Researchers observed that "The ventral lateral nucleus has long been established as an effective surgical target for controlling distal limb tremor, including Parkinson Disease tremor. However, because it receives predominantly cerebellar afferents and no direct basal ganglia afferents, the reason why it is effective in controlling Parkinson Disease tremor has remained a paradox. The conduction of abnormal oscillations generated in the basal ganglia in Parkinson Disease to the ventral lateral nucleus via zona incerta would therefore explain this paradox and also explain why we observed such a potent anti-tremor effect from stimulating zona incerta in our patients with Parkinson Disease"

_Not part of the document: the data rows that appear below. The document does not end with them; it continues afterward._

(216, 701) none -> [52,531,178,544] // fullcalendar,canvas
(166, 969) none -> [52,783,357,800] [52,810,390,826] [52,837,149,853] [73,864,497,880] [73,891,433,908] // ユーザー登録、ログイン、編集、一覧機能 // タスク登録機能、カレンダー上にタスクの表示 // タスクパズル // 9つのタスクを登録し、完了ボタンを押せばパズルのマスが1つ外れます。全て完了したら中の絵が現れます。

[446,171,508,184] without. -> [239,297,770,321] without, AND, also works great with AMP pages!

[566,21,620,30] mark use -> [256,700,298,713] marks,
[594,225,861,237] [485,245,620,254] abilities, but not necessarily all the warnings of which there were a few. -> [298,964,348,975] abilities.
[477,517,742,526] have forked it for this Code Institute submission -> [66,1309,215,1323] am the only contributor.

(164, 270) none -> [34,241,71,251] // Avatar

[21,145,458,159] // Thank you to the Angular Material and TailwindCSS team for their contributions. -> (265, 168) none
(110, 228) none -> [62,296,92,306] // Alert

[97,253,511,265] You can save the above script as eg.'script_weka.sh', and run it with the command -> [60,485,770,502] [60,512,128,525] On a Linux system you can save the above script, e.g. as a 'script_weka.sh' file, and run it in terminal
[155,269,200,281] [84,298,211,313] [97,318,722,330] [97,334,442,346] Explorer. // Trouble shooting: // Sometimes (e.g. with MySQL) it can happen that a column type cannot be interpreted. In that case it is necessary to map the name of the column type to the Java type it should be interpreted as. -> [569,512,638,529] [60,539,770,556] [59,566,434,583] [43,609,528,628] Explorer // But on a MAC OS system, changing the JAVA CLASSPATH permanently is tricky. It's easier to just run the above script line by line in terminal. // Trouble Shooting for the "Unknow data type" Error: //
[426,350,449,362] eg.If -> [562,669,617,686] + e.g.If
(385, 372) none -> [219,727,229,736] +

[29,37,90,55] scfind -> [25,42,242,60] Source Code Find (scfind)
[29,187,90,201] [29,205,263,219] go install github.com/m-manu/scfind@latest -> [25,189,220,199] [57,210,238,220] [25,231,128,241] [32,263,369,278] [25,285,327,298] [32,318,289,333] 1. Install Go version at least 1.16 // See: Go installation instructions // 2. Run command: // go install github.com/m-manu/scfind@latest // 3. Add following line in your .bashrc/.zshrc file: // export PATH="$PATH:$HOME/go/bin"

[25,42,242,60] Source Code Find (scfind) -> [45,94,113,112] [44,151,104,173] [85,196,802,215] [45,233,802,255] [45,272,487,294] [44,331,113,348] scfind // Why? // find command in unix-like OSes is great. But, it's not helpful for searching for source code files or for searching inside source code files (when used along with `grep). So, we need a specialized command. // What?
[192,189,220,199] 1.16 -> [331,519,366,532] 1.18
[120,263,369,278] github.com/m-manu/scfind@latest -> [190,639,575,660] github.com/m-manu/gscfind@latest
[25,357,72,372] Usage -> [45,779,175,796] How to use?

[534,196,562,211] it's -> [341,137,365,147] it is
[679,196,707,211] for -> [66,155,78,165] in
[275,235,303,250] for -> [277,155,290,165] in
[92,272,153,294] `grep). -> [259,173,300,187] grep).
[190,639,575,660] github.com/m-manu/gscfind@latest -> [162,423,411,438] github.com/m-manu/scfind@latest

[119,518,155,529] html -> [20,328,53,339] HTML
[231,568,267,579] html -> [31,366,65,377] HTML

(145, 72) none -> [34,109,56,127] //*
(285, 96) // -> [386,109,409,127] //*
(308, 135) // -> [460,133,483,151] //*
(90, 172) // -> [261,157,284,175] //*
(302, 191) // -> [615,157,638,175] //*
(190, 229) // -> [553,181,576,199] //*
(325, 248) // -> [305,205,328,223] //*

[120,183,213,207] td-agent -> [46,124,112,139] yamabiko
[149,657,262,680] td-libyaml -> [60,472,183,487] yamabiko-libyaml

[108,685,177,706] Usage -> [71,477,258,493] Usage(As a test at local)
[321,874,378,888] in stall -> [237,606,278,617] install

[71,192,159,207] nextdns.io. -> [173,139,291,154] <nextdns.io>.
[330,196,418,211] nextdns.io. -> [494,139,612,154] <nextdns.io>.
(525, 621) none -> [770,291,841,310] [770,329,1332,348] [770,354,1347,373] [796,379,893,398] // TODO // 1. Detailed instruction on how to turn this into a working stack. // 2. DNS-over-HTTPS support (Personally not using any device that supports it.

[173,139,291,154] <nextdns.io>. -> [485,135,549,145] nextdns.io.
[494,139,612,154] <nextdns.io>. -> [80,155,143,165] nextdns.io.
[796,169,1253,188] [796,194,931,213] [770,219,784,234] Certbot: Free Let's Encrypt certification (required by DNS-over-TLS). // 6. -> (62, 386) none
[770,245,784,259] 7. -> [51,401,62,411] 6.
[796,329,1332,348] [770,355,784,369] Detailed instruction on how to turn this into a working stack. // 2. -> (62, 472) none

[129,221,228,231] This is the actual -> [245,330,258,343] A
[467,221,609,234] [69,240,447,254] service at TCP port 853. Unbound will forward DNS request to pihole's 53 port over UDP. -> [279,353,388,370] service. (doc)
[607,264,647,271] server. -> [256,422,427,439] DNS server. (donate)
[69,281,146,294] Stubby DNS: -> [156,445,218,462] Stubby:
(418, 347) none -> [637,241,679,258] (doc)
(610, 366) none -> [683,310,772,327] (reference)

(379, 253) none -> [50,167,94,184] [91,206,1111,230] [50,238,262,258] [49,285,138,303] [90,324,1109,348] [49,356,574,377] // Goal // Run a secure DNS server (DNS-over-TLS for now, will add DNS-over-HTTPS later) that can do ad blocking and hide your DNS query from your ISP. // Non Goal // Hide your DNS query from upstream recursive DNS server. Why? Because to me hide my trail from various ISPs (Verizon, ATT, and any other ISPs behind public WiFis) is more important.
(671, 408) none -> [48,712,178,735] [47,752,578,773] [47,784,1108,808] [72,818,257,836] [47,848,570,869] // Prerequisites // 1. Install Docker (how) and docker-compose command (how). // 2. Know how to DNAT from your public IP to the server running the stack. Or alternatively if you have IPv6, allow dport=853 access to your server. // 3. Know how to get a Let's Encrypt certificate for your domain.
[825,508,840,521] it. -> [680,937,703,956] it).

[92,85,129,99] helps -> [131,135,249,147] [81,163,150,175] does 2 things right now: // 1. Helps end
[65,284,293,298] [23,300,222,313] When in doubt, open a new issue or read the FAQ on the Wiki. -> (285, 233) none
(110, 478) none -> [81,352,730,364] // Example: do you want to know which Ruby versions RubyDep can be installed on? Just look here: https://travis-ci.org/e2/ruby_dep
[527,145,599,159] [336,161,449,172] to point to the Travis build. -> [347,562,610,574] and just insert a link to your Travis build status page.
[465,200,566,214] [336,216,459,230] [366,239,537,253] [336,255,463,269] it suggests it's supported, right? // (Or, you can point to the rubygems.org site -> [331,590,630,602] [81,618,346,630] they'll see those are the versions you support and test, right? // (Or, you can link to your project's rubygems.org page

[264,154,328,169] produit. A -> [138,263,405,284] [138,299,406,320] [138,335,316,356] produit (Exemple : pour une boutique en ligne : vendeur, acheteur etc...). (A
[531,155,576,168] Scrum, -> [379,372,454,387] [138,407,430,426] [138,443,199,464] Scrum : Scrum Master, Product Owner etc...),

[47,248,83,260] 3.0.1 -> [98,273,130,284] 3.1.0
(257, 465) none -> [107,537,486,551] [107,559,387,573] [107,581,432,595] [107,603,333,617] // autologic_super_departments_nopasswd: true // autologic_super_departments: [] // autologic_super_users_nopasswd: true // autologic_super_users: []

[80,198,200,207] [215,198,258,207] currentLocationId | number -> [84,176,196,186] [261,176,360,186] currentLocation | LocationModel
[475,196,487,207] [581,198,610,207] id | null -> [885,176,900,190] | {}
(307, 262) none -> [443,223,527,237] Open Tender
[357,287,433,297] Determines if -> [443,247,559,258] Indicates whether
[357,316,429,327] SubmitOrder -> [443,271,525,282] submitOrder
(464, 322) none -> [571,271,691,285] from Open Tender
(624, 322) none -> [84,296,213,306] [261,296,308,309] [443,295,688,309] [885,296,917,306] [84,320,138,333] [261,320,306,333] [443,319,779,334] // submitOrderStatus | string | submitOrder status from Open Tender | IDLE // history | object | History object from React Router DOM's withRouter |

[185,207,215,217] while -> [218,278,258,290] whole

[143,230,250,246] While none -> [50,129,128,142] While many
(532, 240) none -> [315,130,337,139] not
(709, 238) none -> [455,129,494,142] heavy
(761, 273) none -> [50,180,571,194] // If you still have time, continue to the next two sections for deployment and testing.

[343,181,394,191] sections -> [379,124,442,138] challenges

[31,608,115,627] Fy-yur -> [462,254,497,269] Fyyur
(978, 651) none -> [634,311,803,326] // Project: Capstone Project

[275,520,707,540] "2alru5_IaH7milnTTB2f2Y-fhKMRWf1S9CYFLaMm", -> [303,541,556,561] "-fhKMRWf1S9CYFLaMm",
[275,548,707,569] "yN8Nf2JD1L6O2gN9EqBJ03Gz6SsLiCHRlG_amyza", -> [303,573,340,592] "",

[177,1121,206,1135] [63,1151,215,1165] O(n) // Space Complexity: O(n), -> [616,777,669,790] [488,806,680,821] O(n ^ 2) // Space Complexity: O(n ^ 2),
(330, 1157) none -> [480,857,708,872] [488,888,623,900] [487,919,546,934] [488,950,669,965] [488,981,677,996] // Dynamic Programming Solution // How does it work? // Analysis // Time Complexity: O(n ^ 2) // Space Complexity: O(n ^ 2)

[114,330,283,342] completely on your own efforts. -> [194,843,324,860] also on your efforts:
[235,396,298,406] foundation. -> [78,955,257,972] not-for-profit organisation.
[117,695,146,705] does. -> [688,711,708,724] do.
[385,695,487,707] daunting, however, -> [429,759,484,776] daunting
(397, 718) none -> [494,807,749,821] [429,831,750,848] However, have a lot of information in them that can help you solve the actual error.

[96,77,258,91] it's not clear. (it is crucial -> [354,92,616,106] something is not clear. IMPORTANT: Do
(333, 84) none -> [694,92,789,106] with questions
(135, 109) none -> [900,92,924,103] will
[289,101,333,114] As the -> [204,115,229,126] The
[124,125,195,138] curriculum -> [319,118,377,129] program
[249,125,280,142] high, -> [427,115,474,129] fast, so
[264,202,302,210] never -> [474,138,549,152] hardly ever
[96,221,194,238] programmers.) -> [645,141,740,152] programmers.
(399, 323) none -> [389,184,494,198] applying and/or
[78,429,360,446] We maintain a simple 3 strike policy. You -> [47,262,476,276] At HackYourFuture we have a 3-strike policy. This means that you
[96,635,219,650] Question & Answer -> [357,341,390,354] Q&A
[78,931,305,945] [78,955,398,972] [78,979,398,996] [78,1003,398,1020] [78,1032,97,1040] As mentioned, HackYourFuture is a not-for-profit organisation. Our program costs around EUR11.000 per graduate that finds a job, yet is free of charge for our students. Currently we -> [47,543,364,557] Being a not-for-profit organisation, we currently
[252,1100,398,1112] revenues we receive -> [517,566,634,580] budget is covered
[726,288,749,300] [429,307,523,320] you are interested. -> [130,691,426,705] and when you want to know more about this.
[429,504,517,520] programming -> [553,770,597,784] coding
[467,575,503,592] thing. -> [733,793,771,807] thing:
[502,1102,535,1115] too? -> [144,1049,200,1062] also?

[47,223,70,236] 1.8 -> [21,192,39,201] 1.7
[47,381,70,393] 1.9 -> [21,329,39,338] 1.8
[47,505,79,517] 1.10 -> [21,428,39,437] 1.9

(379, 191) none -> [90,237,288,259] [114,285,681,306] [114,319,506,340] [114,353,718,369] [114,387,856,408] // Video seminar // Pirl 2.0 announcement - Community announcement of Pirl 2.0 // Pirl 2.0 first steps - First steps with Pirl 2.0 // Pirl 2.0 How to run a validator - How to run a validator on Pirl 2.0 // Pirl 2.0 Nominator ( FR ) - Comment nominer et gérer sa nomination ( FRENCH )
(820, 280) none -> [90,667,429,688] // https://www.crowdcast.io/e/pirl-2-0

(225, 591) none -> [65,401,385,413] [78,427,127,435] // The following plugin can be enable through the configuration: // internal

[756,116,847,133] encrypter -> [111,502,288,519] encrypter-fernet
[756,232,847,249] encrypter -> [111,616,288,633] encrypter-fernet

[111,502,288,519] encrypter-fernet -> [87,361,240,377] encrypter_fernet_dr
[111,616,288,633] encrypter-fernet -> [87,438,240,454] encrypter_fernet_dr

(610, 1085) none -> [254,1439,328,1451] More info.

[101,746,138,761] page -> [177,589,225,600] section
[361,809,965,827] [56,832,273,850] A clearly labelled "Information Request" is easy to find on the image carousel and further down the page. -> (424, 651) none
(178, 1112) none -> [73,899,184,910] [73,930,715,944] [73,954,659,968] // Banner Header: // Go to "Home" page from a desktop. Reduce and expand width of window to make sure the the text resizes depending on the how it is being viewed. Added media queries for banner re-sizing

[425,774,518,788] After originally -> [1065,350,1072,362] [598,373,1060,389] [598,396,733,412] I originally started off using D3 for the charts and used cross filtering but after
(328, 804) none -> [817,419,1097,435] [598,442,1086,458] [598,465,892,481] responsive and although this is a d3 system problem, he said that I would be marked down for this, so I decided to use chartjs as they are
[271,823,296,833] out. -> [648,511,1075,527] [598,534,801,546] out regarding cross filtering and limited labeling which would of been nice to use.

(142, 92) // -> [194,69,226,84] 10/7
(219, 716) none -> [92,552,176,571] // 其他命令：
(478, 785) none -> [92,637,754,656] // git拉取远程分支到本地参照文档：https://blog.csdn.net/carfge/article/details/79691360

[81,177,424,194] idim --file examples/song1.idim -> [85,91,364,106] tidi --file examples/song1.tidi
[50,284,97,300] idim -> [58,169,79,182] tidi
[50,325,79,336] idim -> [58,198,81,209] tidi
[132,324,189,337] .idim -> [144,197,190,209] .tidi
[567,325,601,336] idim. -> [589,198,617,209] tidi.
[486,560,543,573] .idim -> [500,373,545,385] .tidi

The study further noted that deep brain stimulation upon the zona incerta "is effective in suppressing all components of tremor affecting both the distal and proximal part of the body. These results, if replicated in larger randomised controlled studies, have important implications for our current surgical management of patients with tremor and point to a more promising target area than the ventral lateral nucleus of the thalamus."

===Central pain syndrome===
Central pain syndrome is pain initiated or caused by injury or dysfunction in the central nervous system. Recent research suggests that the development and maintenance of such pain could link to abnormal inhibitory regulation by the zona incerta of the posterior thalamus. It has been suggested that there exists a significant suppression of both spontaneous and evoked activity in inhibitory neurons in zona incerta and abnormally high spontaneous and evoked activity of neurons in posterior thalamus in animals with central pain syndrome. The positive association between behavioral and neurophysiological thresholds in rats with central pain syndrome is consistent with a causal role for suppressed incerto-thalamic inputs in central pain syndrome.